空き巣で小銭を稼ぐキャスパー、友人のアイリス、その彼氏ドッジの3人組。ある日、キャスパーはギャンブル依存症の父親が抱えた借金を返済するため、大胆な犯罪計画を持ちかける。それは丘の上にある豪邸の大金を盗むというものだった。

スタッフ・作品情報

監督:クリス・フォン・ホフマン

原題:MONSTER PARTY

製作年:2018年

製作国:アメリカ

上映時間:89分

キャスト

サム・ストライク
ヴァージニア・ガードナー
ブランドン・マイケル・ホール
キアン・ローリー
ロビン・タニー

映画サイトでの評価

海外の映画サイト「IMDB」での評価は10点中5.5点(3159件の評価)。

国内大手レビューサイト「フィルマークス」では5点中3点(8件の評価)。

ストーリー紹介

※まずは重要なネタバレなしで行きます。

主人公はキャスパーという少年。彼は、アイリス、ドッジとともに窃盗を繰り返していました。その目的は、彼の父が抱える多額の借金をエモリ―という男に返すためです。

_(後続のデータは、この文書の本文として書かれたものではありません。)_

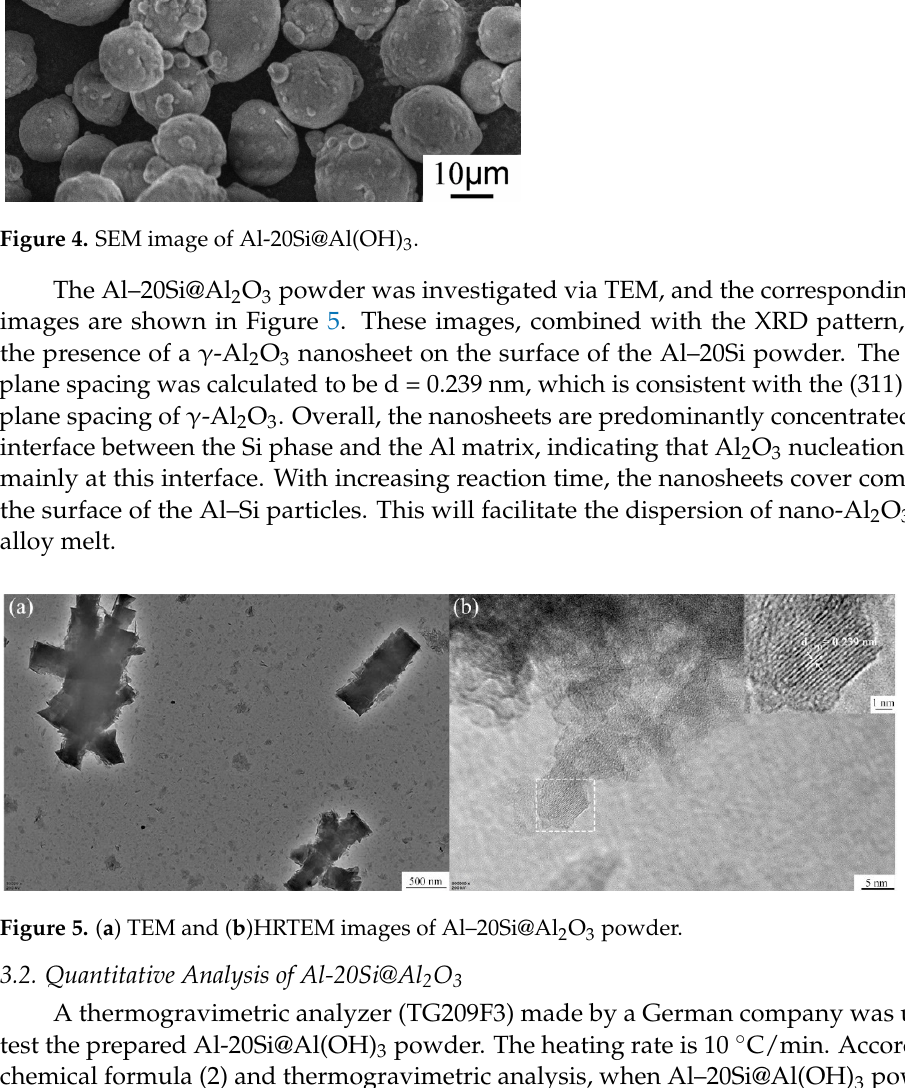
Figure 3. XRD pa tt ern of Al–20Si@Al 2 O 3 powder.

ある日、キャスパーがエモリーの店に行くと、そこで彼の父がボコボコに殴られていました。エモリ―は1万ドルを期限までに返さなければ、彼の父親を殺すといいます。

キャスパーは父を助けるため、ある家から金を盗もうと考えました。それは、大金持ちのパトリック・ドーソンと、その家族の住む家。その家でパーティが行われるとき、アイリスはそこで給仕などの仕事をしていました。

計画はこうです。パーティが行われる日に執事として働きに来たように見せかけ、すきをついて金庫から金を盗む。

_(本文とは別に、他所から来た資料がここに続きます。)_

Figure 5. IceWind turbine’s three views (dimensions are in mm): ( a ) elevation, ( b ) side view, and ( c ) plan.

キャスパーは、アイリス、ドッジとともにドーソンの家に到着し、パーティの準備を始めます。

そのパーティに集まっていたのは、元“殺人依存症”の人々。依存症を克服したことを祝うのがそのパーティの開催理由でした。

パトリック・ドーソンの息子・エリオットも元依存症の一人。しかし、彼は、殺人の衝動を抑えきれずドッジをトイレで殺してしまいます。その騒ぎを聞きつけ、パーティ参加者たちが集まってきます。そこへ、アイリスやキャスパーもやってきます。殺人現場をみてしまったふたりを殺すためパーティ参加者たちが追いかけてきます。


ここから重要なネタバレあり


パトリックの娘・アレクシスはそんなふたりを家から逃がしてやろうとします。しかし、その途中、アイリスが殺されてしまいます。

それでもキャスパーたちは、見つからないようにこっそりと、家の外を目指します。そして、ふたりの前に立ちはだかるパトリックを殺し、玄関から屋外に飛び出します。しかし、そこでエリオットにつかまってしまいます。

キャスパー、アレクシスは、椅子に縛り付けられたままプールに落ちてしまいます。そこへ、アレクシスの母・ロクサーヌがやってきてエリオットを包丁で刺した後、ふたりをプールから助け出します。

キャスパーは、この家で起きた大惨事を忘れる代わりに10万ドルと車をロクサーヌからもらいます。そして、もらった車で父が監禁されている店まで行き、父を捕らえていた人間たちを殺してしまいます。

ここでエンディング。

感想

※今回は重要なネタバレなしで行きます。

窃盗に入ったはいいが、そこにいたのはやばい奴らで…というスリラー映画。この設定、「窃盗に入った家にいたのは盲目の超強いおじいさんだった」という『ドント・ブリーズ』を思い出しますね。あとは、豪邸の中でたくさんの人間に命を狙われるという「レディオアノット」も連想しました。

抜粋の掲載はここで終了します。